◆ What the exercise asks:
Return the full listing unchanged, apart from leaving out its images.

◆ Provided records:
──────

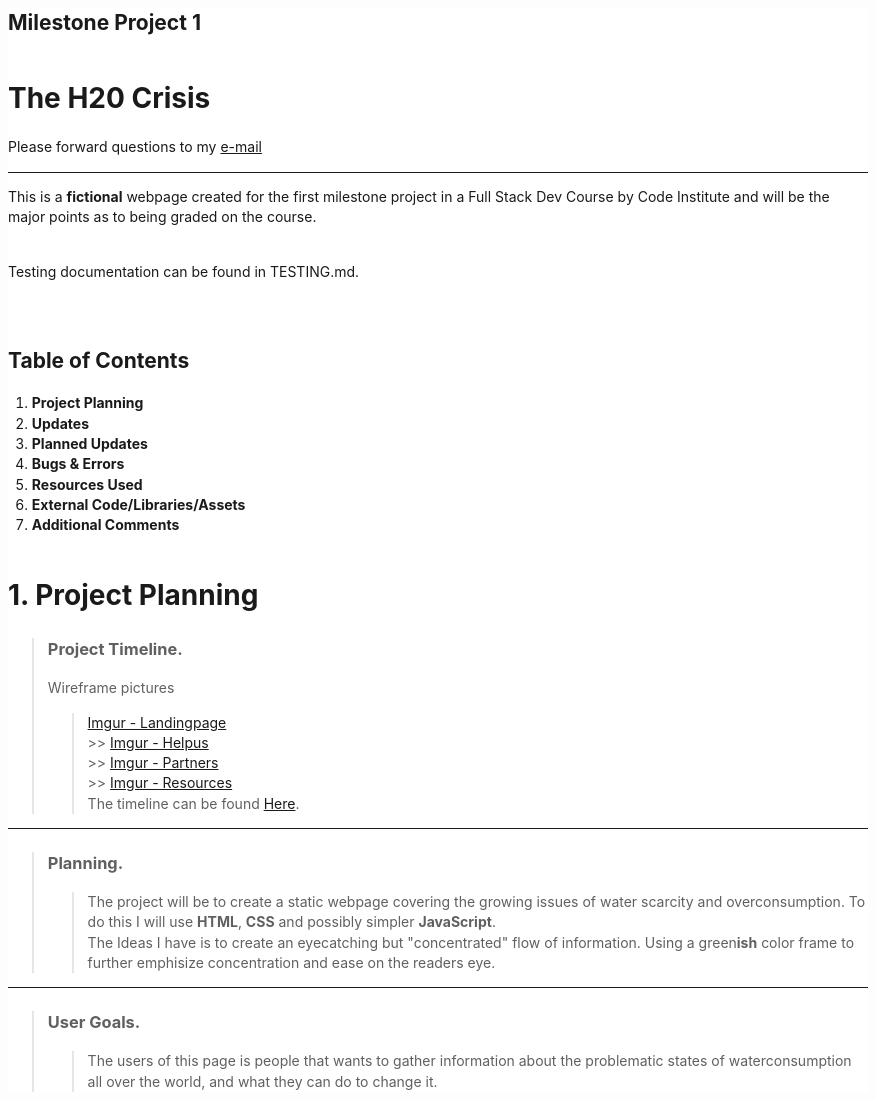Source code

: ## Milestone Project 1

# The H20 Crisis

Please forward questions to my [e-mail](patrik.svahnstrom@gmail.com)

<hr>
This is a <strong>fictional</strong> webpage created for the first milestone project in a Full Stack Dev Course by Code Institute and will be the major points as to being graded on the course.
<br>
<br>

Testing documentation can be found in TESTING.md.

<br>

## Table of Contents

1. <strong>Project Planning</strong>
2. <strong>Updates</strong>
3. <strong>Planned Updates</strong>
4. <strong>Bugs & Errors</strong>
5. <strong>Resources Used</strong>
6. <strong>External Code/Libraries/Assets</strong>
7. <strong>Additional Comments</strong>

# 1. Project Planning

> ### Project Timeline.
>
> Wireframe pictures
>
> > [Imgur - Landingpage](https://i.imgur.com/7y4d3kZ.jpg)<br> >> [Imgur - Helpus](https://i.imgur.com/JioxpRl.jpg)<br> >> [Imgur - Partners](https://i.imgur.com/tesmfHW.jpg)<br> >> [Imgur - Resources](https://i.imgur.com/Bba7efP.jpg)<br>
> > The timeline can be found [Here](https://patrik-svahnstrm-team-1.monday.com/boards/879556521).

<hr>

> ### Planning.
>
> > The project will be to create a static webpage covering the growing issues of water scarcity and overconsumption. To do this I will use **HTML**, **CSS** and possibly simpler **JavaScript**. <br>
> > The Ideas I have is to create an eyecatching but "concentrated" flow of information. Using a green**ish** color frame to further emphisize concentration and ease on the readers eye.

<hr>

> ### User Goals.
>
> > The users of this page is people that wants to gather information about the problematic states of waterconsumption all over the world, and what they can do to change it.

──────

◆ Your solution:
Source code

: ## Milestone Project 1

# The H20 Crisis

Please forward questions to my [e-mail](patrik.svahnstrom@gmail.com)

<hr>
This is a <strong>fictional</strong> webpage created for the first milestone project in a Full Stack Dev Course by Code Institute and will be the major points as to being graded on the course.
<br>
<br>

Testing documentation can be found in TESTING.md.

<br>

## Table of Contents

1. <strong>Project Planning</strong>
2. <strong>Updates</strong>
3. <strong>Planned Updates</strong>
4. <strong>Bugs & Errors</strong>
5. <strong>Resources Used</strong>
6. <strong>External Code/Libraries/Assets</strong>
7. <strong>Additional Comments</strong>

# 1. Project Planning

> ### Project Timeline.
>
> Wireframe pictures
>
> > [Imgur - Landingpage](https://i.imgur.com/7y4d3kZ.jpg)<br> >> [Imgur - Helpus](https://i.imgur.com/JioxpRl.jpg)<br> >> [Imgur - Partners](https://i.imgur.com/tesmfHW.jpg)<br> >> [Imgur - Resources](https://i.imgur.com/Bba7efP.jpg)<br>
> > The timeline can be found [Here](https://patrik-svahnstrm-team-1.monday.com/boards/879556521).

<hr>

> ### Planning.
>
> > The project will be to create a static webpage covering the growing issues of water scarcity and overconsumption. To do this I will use **HTML**, **CSS** and possibly simpler **JavaScript**. <br>
> > The Ideas I have is to create an eyecatching but "concentrated" flow of information. Using a green**ish** color frame to further emphisize concentration and ease on the readers eye.

<hr>

> ### User Goals.
>
> > The users of this page is people that wants to gather information about the problematic states of waterconsumption all over the world, and what they can do to change it.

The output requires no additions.